では沖縄出身者ではどうか。やはりTULIPの「ポークランチョンミート」の支持率が高いようだ。

チョンダラー(京太郎)

2013年5月 執筆:KC

潮風では、『顔が真っ白な眉毛の太い、ふんどしを締めてふらふら歩きまわり、時には子供たちから恐れられている』というイメージのある、あの方ですね。

念仏踊りを伝えた人が原型と言われています。京太郎がなまって、チョンダラーと呼ばれているという説もある。
漢字からも分かるように元々は京から伝わった芸能(念仏踊り)が根付いたものらしいが、今では道化師の側面が強いですね。
京太郎としての伝統芸能としては、沖縄市泡瀬と宜野座村に残っており、泡瀬に関しては無形民俗文化財として国より指定されている。(こちらは顔は白くないですよ!)
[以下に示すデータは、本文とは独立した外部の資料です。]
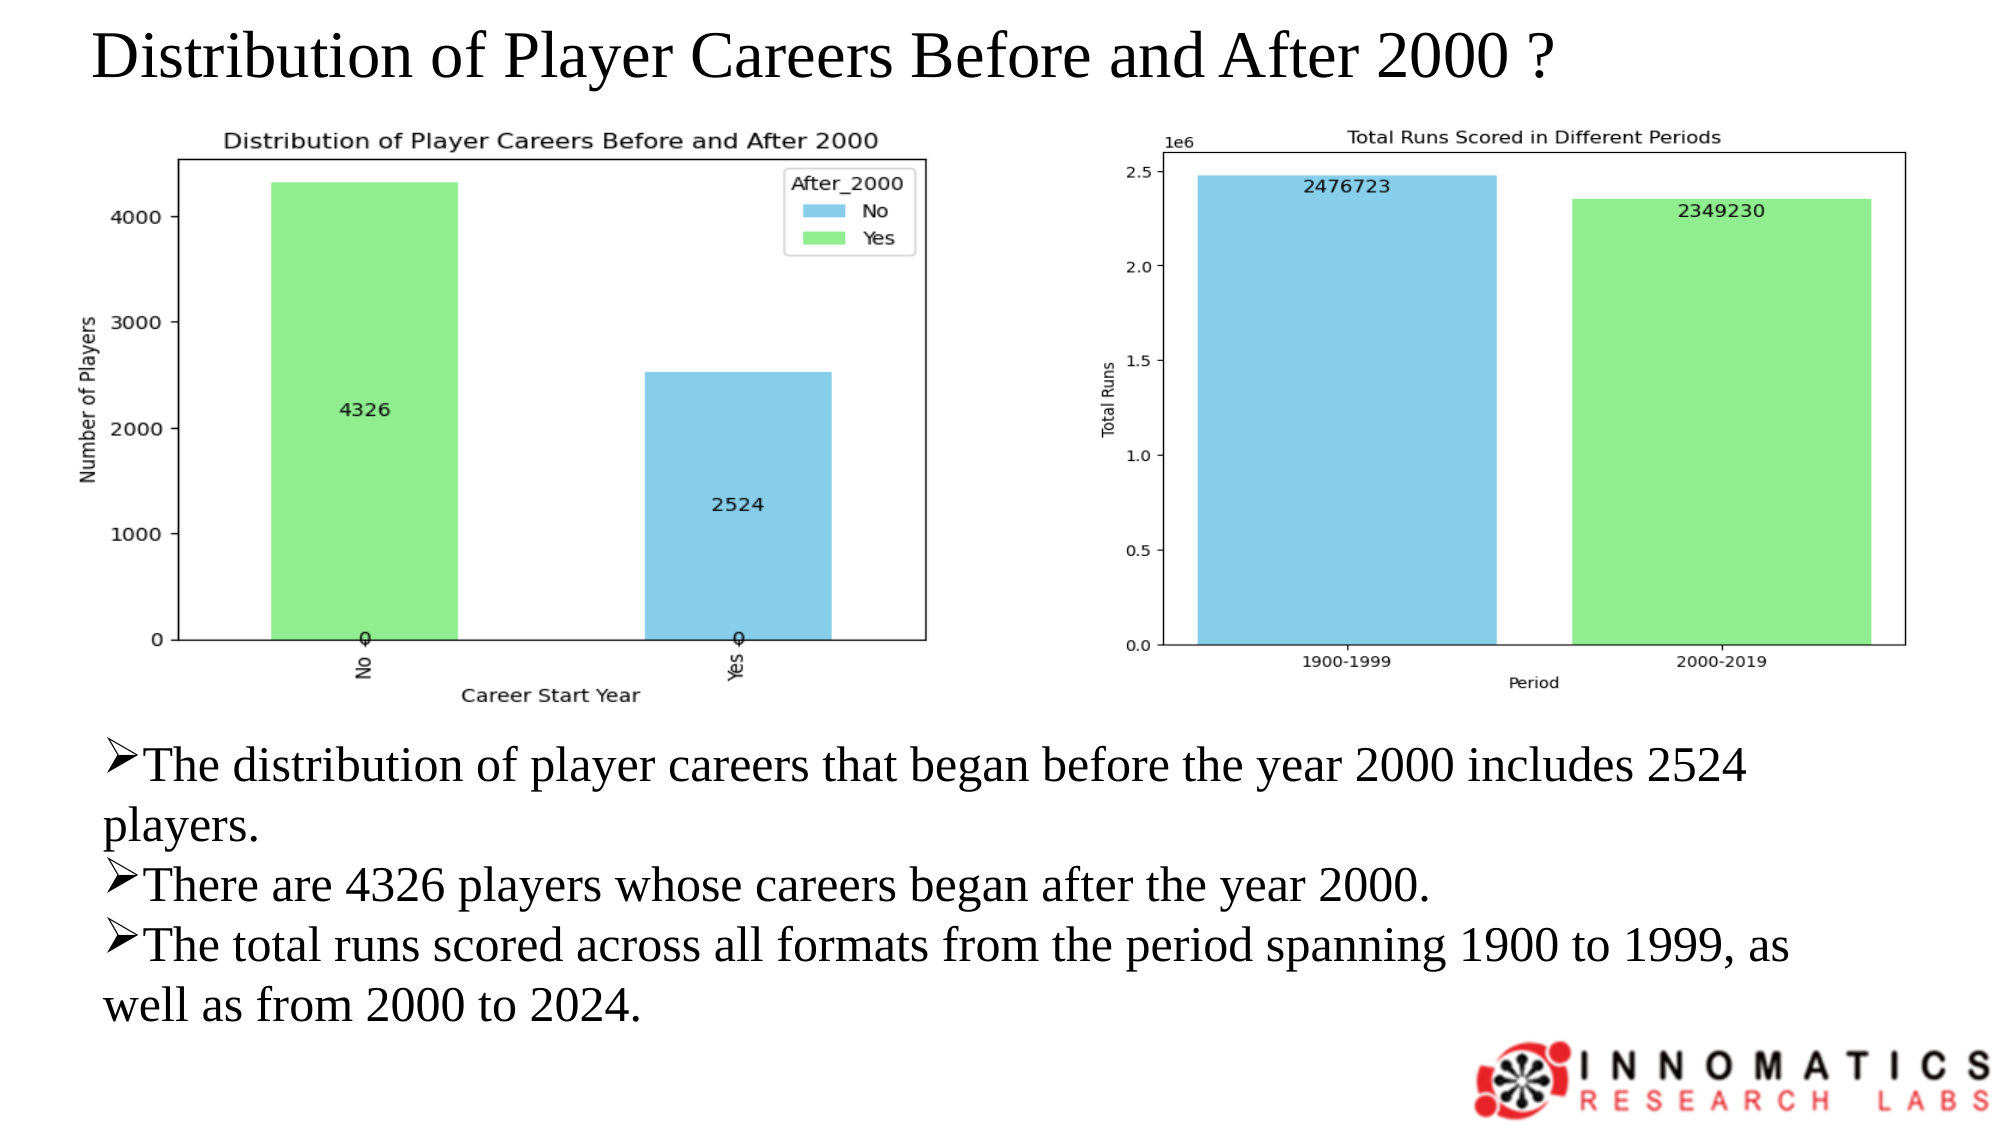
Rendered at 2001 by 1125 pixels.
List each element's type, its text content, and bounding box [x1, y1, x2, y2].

text_box Distribution of Player Careers Before and After 2000 ? [77, 3, 1575, 99]
picture [65, 120, 939, 719]
text_box The distribution of player careers that began before the year 2000 includes 2524 players. There are 4326 players whose careers began after the year 2000. The total runs scored across all formats from the period spanning 1900 to 1999, as well as from 2000 to 2024. [88, 724, 1852, 1040]
picture [1090, 120, 1917, 701]
picture [1457, 1030, 2000, 1125]
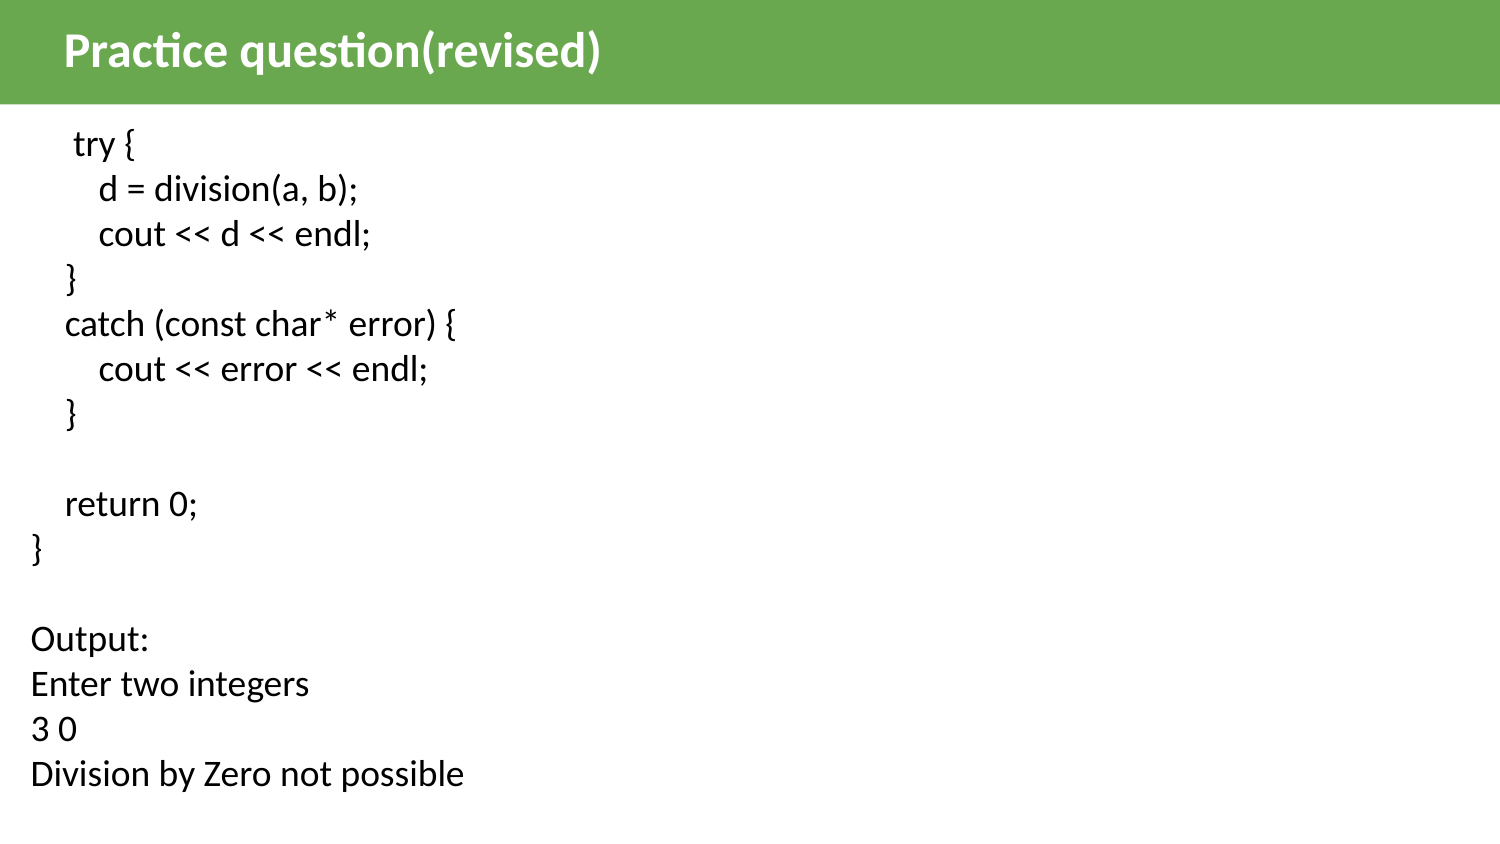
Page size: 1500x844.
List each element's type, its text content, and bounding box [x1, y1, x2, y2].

text_box Practice question(revised) [63, 15, 1203, 80]
text_box try { d = division(a, b); cout << d << endl; } catch (const char* error) { cout << error << endl; } return 0; } Output: Enter two integers 3 0 Division by Zero not possible [15, 104, 1485, 823]
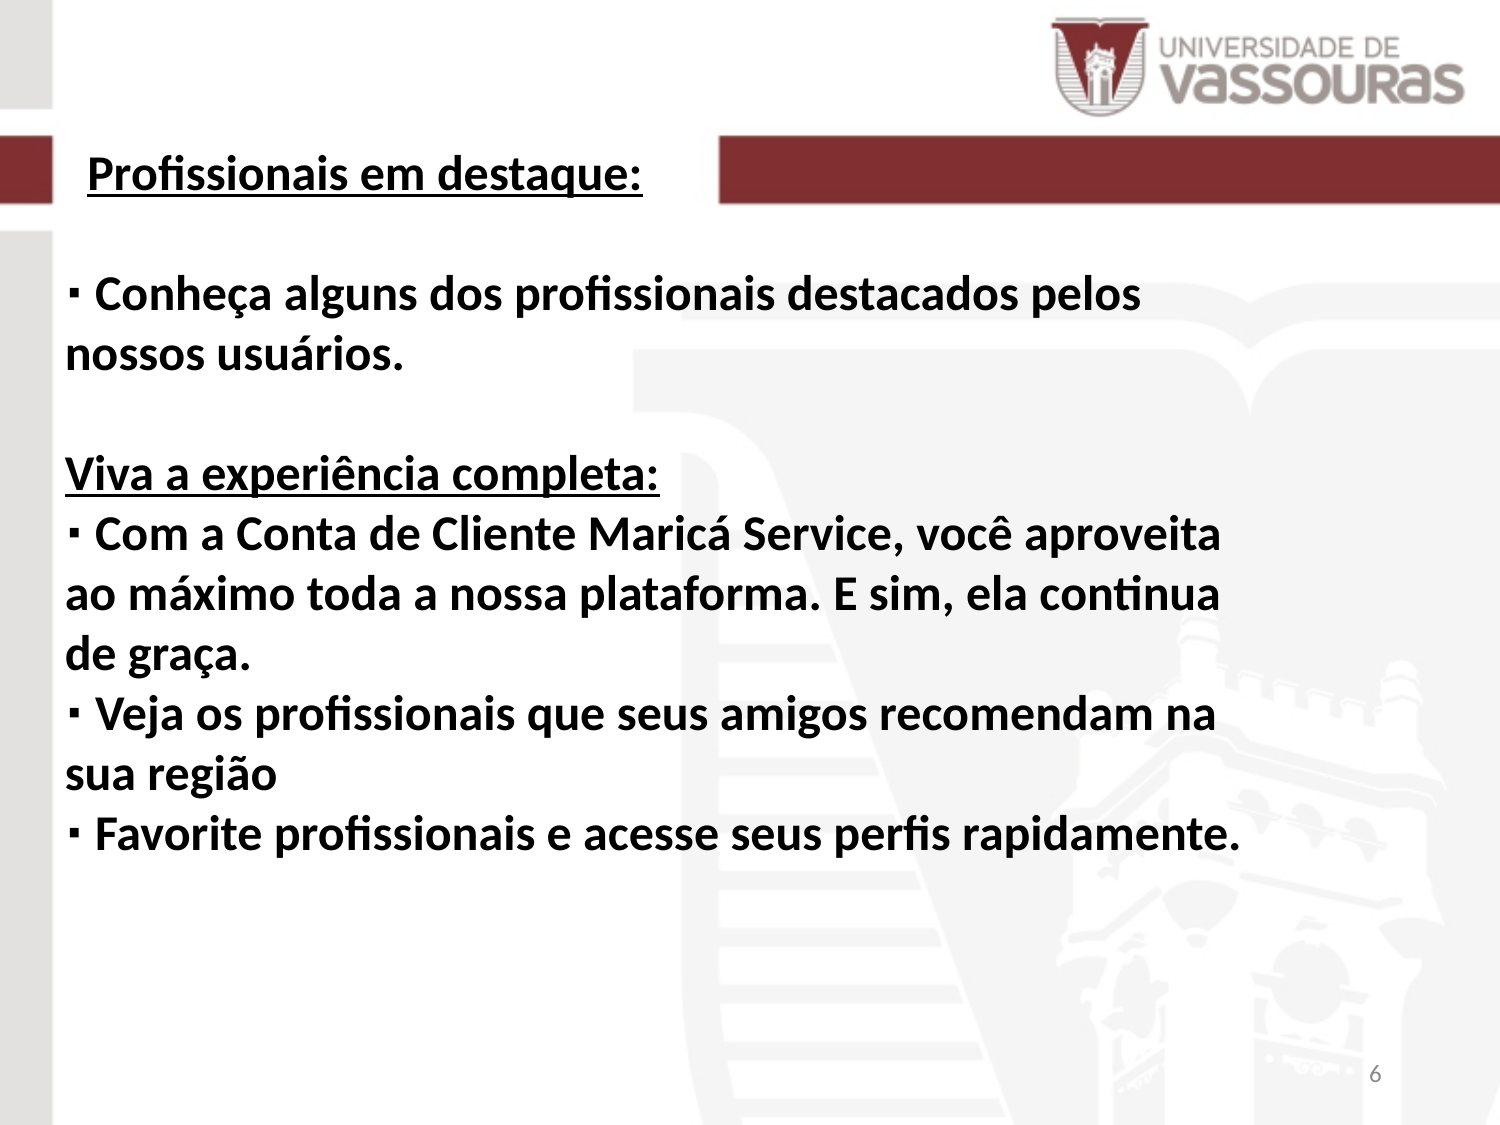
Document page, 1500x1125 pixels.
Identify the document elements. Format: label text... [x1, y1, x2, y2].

picture [0, 0, 1500, 1125]
text_box Profissionais em destaque: ∙ Conheça alguns dos profissionais destacados pelos nossos usuários. Viva a experiência completa: ∙ Com a Conta de Cliente Maricá Service, você aproveita ao máximo toda a nossa plataforma. E sim, ela continua de graça. ∙ Veja os profissionais que seus amigos recomendam na sua região ∙ Favorite profissionais e acesse seus perfis rapidamente. [50, 63, 1275, 1048]
slide_number 6 [1059, 1042, 1397, 1103]
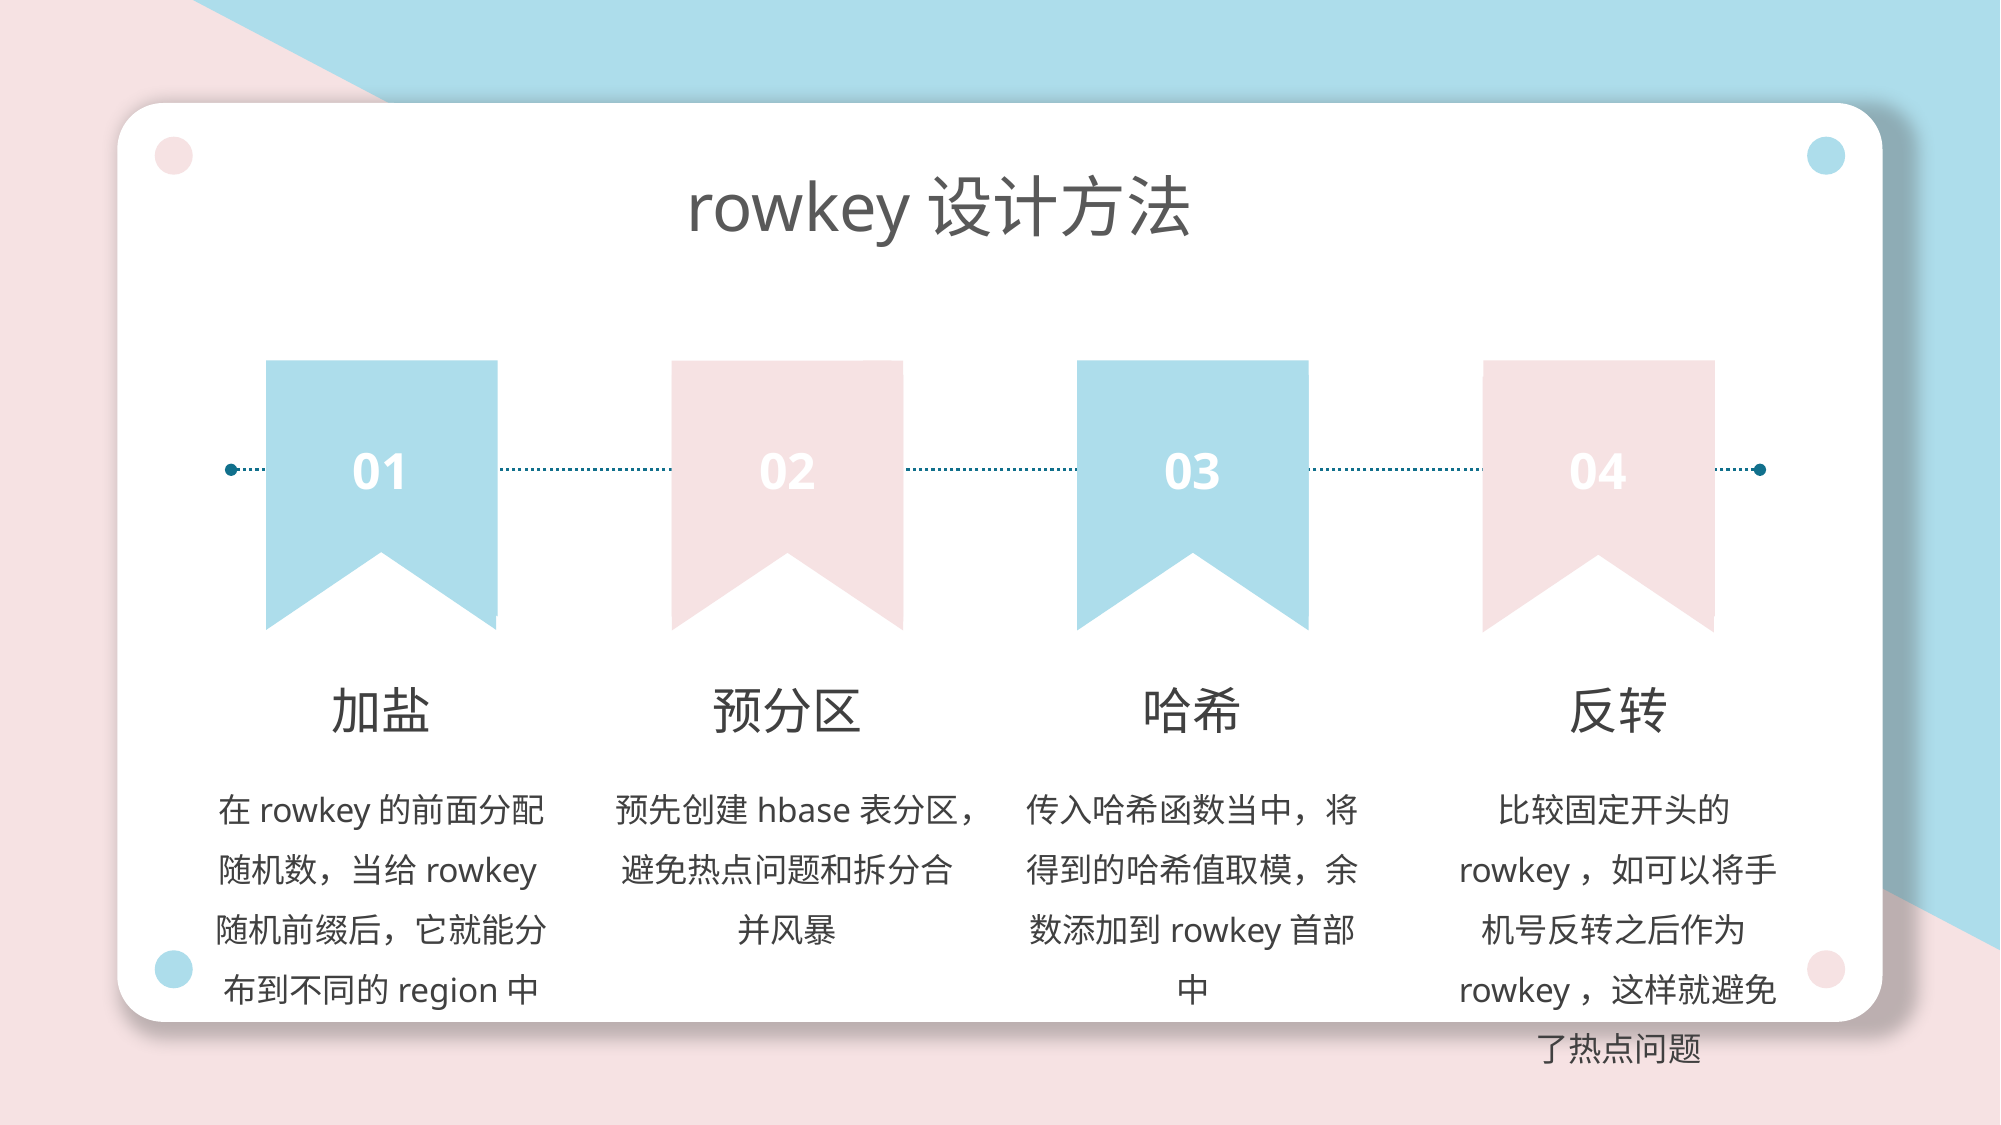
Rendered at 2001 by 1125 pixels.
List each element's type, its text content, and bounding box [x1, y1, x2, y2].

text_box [1076, 360, 1309, 631]
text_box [1003, 672, 1382, 959]
text_box [192, 0, 2000, 952]
text_box [1806, 135, 1847, 176]
text_box rowkey设计方法 [671, 157, 1212, 252]
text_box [266, 360, 498, 630]
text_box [192, 672, 571, 1019]
text_box [153, 949, 192, 990]
text_box [1808, 949, 1847, 990]
text_box [116, 101, 1884, 1023]
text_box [598, 672, 977, 959]
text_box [671, 360, 904, 631]
text_box [153, 135, 194, 176]
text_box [1482, 360, 1715, 633]
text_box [1429, 672, 1808, 1019]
演舞の中での役割としては、エイサー隊全体の統括を担っており、隊列の整理や休憩タイミング、時には選曲なども場に合わせて地方(じかた)に指示する。
チョンダラーを担当する方は大太鼓、締太鼓、手踊りもマスターしていることが必須である場合がほとんどで、かつ、場を盛り上げるスキルが求められている立場のため、エイサー隊の中でも上級者のみが務められる。
時にはチョンダラーの振舞い良し悪しで場の盛り上がりが左右されたりするので、シビアですね!

エイサー

2013年3月 執筆:KC

沖縄で念仏踊りとして知られる伝統芸能の一つ。

沖縄では、地元青年会(高校生〜20代中頃)を中心に、旧暦の盆の迎え(ウンケー)から盆の送り(ウークイ)の夜に祖先の霊の送迎の為、各戸を回りながらねり歩く「道じゅねー」のスタイルを取り入れる事が多い。
私が先輩より聞いた「道をねりあるく」理由は、『盆の日に帰る身寄りの無い霊をさ迷わせないように エイサー部隊が引き寄せている』という話である。

著者は沖縄本島沖縄市の出身で、地元青年会のエイサーには高校生から始めて4回参加した。
夕方の6時頃から深夜1時頃までぶっ通しで踊り続けるのだが、足の裏や手のマメが潰れまくって辛かった事だけは覚えている。